- _WORK INSTRUCTIONS_:
List every person the essay on the decline of journalism below names as a radio host.

- _GIVEN TEXT_:

^^^^^^^^

Where Have All the Giants Gone?

Many of us who have worked with and around print and broadcast reporters over the years continue to be distressed at the decline of good, serious journalism that has occurred in the last 15 or 20 years.

Television in particular has steadily lowered its standards in response to the axiom espoused by the consultants: “If it bleeds, it leads.” And so we suffer through TV newscasts that present a highway accident as the most important thing we need to know today.

On the radio, we get “newscasts” that are a pitiful 60 seconds long and squeezed into breaks between hour-long rants by blowhards like Rush Limbaugh and Glen Beck and Lou Dobbs.

Newspaper circulations are dwindling because more and more people are getting their news “free” from the internet and won’t cough up 50 cents a day for their local newspaper. Of course, the news people get from Google and Yahoo comes from newspapers and pretty soon those newspapers won’t have the money to pay the reporters to gather it. Then what?

^^^^^^^^

[Saved entries]

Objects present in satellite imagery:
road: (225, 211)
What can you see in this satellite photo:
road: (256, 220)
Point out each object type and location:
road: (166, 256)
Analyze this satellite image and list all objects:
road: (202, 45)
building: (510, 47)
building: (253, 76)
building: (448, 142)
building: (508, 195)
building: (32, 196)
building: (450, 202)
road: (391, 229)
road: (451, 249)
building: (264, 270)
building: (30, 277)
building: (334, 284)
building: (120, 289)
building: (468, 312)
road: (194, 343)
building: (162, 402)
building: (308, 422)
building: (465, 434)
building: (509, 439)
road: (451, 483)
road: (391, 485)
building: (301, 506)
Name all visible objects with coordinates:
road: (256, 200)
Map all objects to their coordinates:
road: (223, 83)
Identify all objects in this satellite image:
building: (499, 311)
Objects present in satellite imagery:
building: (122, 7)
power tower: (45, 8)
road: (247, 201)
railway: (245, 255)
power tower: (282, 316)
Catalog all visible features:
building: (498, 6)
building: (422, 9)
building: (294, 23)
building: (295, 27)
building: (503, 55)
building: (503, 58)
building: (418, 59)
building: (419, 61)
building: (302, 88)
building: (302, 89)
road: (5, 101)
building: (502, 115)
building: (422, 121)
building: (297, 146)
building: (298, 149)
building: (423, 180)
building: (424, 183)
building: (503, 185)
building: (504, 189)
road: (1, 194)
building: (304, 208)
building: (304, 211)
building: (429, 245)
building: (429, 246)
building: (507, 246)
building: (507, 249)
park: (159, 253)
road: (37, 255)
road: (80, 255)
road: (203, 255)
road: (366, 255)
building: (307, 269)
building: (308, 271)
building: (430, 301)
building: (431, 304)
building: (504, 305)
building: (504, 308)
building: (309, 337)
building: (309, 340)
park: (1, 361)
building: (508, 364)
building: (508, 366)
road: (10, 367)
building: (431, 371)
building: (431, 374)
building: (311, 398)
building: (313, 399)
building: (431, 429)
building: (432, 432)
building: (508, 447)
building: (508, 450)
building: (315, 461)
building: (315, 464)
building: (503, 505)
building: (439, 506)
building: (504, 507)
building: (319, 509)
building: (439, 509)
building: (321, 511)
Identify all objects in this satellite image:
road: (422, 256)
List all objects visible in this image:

^^^^^^^^

- _RESPONSE_:
Rush Limbaugh, Glen Beck, Lou Dobbs